The boy turns, and whispers back, "I had no idea your father was a pharmacist."


The Lessons

A mother was reading a book about animals to her 3 year old daughter.

Mother: "What does the cow say?"

Child: "Moo!"

Mother: "Great! What does the cat say?"

Child: "Meow."

Mother: "And what does the pig say?"

Child: "Oink, Oink."

Mother: "Oh, you're so smart! What does the frog say?"

And this wide-eyed little 3 year-old looked up at her mother and in her deepest voice replied, "Bud-wei-ser"


Momma's Wash Cloth

There was a little boy whose mother was about to have a baby.

One day, the little boy walked in and saw his mother naked. He asked his mother what the hair between her legs was.

She responded, "It's my wash cloth."

Weeks later, after the mother had her baby, the young boy walked in on his mother again. While she was in the hospital, the doctor had shaved her pubic hair.

The boy asked, "What happened to your wash cloth?"

The mother responded, "I lost it."

The little boy, trying to be helpful, set out to find his mother's washcloth.

A few days later, he ran to his mother yelling and screaming, "I found your washcloth."

The mother, thinking that the child was just playing, went along with the boy and asked, "Where did you find it?"

The boy answered, "The maid's washing daddy's face with it."


MOTHER'S DICTIONARY

Amnesia:

condition that enables a woman who has gone through labor to have sex again

Bottle Feeding:

an opportunity for Daddy to get up at 2am, too

Defense:

what you'd better have aroun de yard if you're going to let de kids play outside

Drooling:

how teething babies wash their chins

Dumbwaiter:

one who asks if the kids would care to order dessert

Family Planning:

the art of spacing your children the proper distance apart to keep you on the edge of financial disaster

Feedback:

the inevitable result when the baby doesn't appreciate the strained carrots

Full Name:

what you call your child when you're mad at him

Grandparents:

the people who think your children are wonderful even though they're sure you're not raising them right

Hearsay:

what toddlers do when anyone mutters a dirty word

Impregnable:

a woman whose memory of labor is still vivid

Independent:

how we want our children to be as long as they do everything we say

Look Out!:

what it's too late for your child to do by the time you scream it

Prenatal:

when your life was still somewhat your own

Prepared Childbirth:

a contradiction in terms

Puddle:

a small body of water that draws other small bodies wearing dry shoes into it

Show Off:

a child who is more talented than yours

Sterilize:

what you do to your first baby's pacifier by boiling it and to your last baby's pacifier by blowing on it

Storeroom:

the distance required between the supermarket aisles so that children in shopping carts can't quite reach anything

Temper Tantrums:

what you should keep to a minimum so as to not upset the children

Thunderstorm:

a chance to see how many family members can fit into one bed

Top Bunk:

where you should never put a child wearing Superman jammies

Two-Minute Warning:

when the baby's face turns red and she begins to make those familiar grunting noises

Verbal:

able to whine in words

Weaker Sex:

the kind you have after the kids have worn you out

Whodunit:

none of the kids that live in your house

Whoops:

an exclamation that translates roughly into "get a sponge"


REVENGE IS SWEET

There are two statues in a park; one of a nude man and one of a nude woman.

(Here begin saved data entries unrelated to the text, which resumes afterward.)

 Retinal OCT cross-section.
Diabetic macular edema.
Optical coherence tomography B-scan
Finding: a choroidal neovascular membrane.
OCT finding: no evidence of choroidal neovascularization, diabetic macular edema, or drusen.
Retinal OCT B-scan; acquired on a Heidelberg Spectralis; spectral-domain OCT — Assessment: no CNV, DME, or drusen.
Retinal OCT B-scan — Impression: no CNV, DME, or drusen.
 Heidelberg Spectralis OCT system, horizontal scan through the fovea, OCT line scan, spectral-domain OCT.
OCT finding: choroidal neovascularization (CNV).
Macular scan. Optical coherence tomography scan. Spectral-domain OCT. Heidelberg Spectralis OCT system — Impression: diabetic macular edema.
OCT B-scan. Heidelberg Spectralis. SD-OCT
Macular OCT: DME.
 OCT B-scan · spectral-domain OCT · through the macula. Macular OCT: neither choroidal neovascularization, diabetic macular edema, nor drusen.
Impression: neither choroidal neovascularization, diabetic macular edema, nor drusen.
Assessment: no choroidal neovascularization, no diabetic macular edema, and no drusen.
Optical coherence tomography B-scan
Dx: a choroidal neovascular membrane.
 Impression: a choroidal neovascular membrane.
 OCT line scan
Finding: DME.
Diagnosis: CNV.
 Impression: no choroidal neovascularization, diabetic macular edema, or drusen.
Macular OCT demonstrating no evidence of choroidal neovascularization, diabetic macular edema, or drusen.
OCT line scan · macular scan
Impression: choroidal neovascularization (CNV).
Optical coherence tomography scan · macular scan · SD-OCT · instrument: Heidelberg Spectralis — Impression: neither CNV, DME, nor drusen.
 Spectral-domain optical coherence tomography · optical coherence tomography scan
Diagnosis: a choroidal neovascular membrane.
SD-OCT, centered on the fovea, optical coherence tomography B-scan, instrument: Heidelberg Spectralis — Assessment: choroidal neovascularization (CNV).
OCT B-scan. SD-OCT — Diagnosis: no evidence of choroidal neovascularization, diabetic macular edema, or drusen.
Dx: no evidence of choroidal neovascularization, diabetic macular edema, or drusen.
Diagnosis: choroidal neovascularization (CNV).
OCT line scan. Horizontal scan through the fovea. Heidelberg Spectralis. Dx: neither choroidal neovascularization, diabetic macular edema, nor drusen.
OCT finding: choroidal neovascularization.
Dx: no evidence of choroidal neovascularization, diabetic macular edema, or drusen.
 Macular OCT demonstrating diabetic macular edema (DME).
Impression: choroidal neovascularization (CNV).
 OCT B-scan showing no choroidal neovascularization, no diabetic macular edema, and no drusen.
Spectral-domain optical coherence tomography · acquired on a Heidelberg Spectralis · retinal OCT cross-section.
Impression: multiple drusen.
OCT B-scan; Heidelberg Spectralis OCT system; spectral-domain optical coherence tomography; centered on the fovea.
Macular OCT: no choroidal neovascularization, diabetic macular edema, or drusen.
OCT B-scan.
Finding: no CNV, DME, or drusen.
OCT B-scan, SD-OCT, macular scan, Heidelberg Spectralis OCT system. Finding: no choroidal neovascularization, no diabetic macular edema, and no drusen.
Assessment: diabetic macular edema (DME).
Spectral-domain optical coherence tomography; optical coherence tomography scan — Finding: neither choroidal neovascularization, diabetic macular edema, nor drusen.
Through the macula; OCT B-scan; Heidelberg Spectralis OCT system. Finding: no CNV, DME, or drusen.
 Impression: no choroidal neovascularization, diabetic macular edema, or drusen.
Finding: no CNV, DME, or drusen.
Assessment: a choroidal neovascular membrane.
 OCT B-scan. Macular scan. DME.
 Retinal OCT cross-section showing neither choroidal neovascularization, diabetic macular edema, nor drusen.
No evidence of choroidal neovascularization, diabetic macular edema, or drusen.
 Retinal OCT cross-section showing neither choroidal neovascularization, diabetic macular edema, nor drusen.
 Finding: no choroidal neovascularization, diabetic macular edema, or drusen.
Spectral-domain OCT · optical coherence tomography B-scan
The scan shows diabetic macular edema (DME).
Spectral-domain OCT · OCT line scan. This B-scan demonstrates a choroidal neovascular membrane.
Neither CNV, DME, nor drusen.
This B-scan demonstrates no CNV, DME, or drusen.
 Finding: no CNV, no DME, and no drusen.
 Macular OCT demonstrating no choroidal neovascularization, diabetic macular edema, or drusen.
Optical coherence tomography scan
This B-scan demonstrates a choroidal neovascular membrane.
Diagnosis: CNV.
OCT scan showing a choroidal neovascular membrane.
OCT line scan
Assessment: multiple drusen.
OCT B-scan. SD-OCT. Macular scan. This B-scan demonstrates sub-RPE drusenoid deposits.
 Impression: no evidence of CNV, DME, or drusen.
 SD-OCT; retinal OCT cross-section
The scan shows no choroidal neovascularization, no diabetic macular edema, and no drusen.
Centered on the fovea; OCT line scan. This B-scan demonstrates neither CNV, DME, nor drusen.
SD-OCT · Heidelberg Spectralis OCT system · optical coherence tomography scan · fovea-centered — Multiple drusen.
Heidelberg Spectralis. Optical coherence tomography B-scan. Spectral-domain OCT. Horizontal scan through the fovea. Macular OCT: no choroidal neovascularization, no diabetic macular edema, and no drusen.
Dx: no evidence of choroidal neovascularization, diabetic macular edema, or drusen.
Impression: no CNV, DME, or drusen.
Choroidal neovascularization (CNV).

They had been facing each other across a pathway for a hundred years, when one day an angel comes down from the sky and, with a single gesture, brings the two to life.

The angel tells them, "As a reward for being so patient through a hundred blazing summers and dismal winters, you have been given life for thirty minutes to do what you've wished to do the most."

He looks at her, she looks at him, and they go running behind the shrubbery. The angel waits patiently as the bushes rustle and giggling ensues. After fifteen minutes, the two return, out of breath and laughing.

The angel tells them, "Um, you have fifteen minutes left. Would you care to do it again?"

He asks her, "Shall we?"

She eagerly replies, "Oh, yes, let's! But let's change positions. This time I hold the pigeon down and you crap on its head!"